Scientific psychology was sustained by the idea that the natural sciences could be expanded to encompass the study of human beings and society. As I emphasized in Chapter 2, the natural sciences, and physics in particular, represented an ideal for many psychologists. When Watson and other behaviorists claimed that the field could be based on objective observations of behavior and not on mental processes, it led some to expect a closer approximation to the ideal the natural sciences represented. In the 1920s and 1930s, many US psychologists thought behaviorism had taken psychology an important step towards its establishment as a natural science. But it was also obvious to many that although the behaviorist approach was adopted as the point of departure, the procedures used in this field were vastly inferior to those employed in physics.

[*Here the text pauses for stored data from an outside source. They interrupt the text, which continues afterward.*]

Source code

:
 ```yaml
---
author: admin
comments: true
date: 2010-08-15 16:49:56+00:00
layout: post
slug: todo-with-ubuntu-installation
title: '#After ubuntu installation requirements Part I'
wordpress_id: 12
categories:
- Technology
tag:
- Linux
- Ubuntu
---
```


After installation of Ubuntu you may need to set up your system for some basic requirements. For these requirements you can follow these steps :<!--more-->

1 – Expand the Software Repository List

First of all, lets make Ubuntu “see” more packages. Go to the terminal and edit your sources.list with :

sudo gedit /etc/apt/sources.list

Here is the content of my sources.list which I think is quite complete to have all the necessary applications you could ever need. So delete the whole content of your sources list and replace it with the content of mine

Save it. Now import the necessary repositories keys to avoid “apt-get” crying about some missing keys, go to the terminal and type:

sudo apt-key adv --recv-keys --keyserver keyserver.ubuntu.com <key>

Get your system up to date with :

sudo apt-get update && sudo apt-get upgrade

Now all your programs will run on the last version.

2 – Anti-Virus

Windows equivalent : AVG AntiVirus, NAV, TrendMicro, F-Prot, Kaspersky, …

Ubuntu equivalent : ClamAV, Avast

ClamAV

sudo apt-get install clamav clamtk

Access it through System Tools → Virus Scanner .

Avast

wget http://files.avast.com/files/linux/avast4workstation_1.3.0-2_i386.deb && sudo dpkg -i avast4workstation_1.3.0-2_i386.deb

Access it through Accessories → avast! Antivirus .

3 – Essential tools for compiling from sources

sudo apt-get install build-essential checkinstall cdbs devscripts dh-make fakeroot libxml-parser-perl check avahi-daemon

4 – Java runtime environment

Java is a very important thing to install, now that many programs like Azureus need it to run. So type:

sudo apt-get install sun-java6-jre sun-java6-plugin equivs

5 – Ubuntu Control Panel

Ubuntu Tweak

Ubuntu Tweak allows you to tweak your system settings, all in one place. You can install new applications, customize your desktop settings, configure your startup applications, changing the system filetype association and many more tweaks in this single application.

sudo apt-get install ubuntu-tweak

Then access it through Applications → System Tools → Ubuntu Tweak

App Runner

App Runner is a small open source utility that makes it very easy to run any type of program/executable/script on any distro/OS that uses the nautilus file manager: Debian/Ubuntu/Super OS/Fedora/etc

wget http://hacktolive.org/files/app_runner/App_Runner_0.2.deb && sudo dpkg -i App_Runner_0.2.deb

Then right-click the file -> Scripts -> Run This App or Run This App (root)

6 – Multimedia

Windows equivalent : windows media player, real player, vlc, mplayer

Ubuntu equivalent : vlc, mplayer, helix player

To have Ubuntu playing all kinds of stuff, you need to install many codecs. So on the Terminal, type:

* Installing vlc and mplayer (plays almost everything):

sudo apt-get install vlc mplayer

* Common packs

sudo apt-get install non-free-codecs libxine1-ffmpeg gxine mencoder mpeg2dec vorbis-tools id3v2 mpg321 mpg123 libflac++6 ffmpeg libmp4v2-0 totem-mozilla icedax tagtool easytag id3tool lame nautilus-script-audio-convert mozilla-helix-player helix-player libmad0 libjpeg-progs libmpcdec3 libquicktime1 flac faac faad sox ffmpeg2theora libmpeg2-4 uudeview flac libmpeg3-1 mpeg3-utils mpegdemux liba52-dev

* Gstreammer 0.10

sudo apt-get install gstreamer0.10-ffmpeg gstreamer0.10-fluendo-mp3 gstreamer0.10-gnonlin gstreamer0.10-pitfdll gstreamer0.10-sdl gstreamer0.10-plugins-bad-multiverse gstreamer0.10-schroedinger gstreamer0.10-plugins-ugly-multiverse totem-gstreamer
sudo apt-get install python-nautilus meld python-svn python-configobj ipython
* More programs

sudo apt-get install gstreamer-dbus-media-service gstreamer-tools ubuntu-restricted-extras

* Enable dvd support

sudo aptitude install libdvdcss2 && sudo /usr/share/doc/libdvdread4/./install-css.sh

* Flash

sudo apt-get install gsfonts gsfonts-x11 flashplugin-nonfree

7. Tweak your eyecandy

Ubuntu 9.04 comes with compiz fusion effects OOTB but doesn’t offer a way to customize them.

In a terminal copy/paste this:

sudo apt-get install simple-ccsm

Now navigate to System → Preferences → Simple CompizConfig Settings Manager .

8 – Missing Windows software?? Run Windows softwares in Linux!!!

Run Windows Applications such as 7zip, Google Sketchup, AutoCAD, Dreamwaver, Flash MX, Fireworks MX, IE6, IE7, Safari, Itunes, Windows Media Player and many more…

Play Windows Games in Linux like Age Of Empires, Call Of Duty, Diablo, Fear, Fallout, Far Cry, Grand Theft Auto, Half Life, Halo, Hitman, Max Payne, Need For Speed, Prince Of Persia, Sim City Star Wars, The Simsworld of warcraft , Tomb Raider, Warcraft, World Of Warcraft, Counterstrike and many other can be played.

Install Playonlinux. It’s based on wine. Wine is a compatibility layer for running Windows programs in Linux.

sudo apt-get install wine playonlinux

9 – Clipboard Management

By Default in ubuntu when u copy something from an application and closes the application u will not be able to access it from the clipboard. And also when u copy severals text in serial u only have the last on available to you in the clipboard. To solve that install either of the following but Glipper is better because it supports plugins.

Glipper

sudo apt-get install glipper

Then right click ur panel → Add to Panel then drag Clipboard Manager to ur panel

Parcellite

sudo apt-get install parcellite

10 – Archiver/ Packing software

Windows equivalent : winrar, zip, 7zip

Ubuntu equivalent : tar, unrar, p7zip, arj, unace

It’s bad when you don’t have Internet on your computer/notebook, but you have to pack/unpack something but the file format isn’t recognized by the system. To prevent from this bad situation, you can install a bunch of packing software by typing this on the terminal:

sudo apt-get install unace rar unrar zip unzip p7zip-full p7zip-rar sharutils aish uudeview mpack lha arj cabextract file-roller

One compelling difference was, of course, the extensive use of measurements and mathematics in physics. This difference had already been noted in the time of Fechner and Galton. In the 1920s and 1930s, there was an extensive effort to develop better methods to measure intelligence. As we shall see in the next two chapters, advances were made in the use of statistical and mathematical models in social and personality psychology. But progress in measurement and mathematical treatment had been slow.
There were other ways in which the scientific activity of psychology and physics differed. Physicists had developed theoretical systems from which to deduce consequences they could compare to observations. Researchers in psychology, however, most often restricted themselves to describing the phenomena they studied and making inductive inferences from observations. In their influential accounts of the nature of science, Mill and Mach had emphasized inductive procedures. In the 1930s and 1940s, behaviorists as well as psychologists with a cognitive orientation began to concentrate more on issues related to the construction of theory.
In his attempt to build a comprehensive theory of personality, Freud had postulated the existence of inner states and forces in the organism. The behaviorists turned against all accounts of psychological events that were based on assumptions about mental states.